▶ **What you should do**
Set down, word for word, the lines of data below that run from the line containing "Document page, 1654x1241 pixels." through the line containing "list Implementing the", both included.

▶ **Source material**
▼

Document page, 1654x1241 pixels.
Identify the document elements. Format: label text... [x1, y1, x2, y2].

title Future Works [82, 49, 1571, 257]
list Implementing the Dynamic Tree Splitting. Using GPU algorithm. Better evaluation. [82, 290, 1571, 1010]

▲
▼

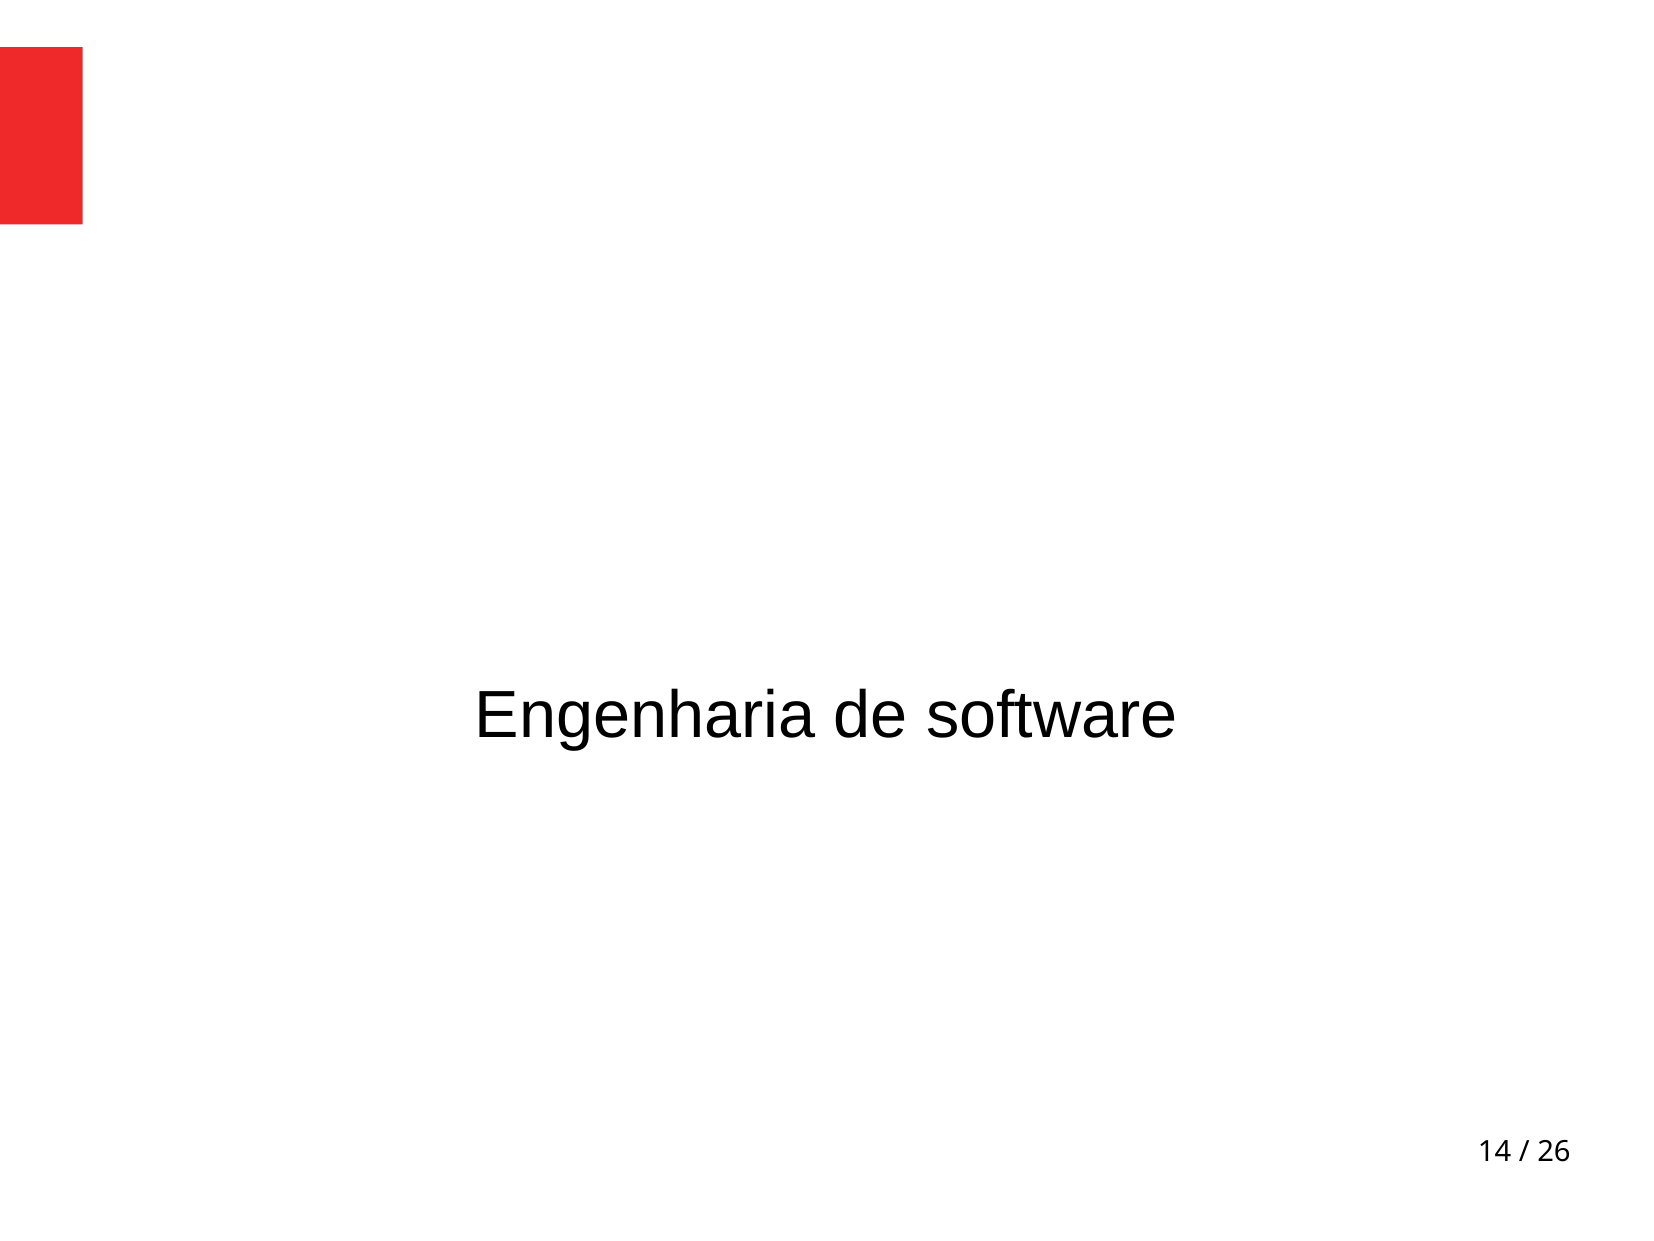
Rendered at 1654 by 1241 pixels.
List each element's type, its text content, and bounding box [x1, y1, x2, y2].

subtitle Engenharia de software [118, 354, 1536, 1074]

▲

▶ **Exercise response**
Document page, 1654x1241 pixels.
Identify the document elements. Format: label text... [x1, y1, x2, y2].

title Future Works [82, 49, 1571, 257]
list Implementing the Dynamic Tree Splitting. Using GPU algorithm. Better evaluation. [82, 290, 1571, 1010]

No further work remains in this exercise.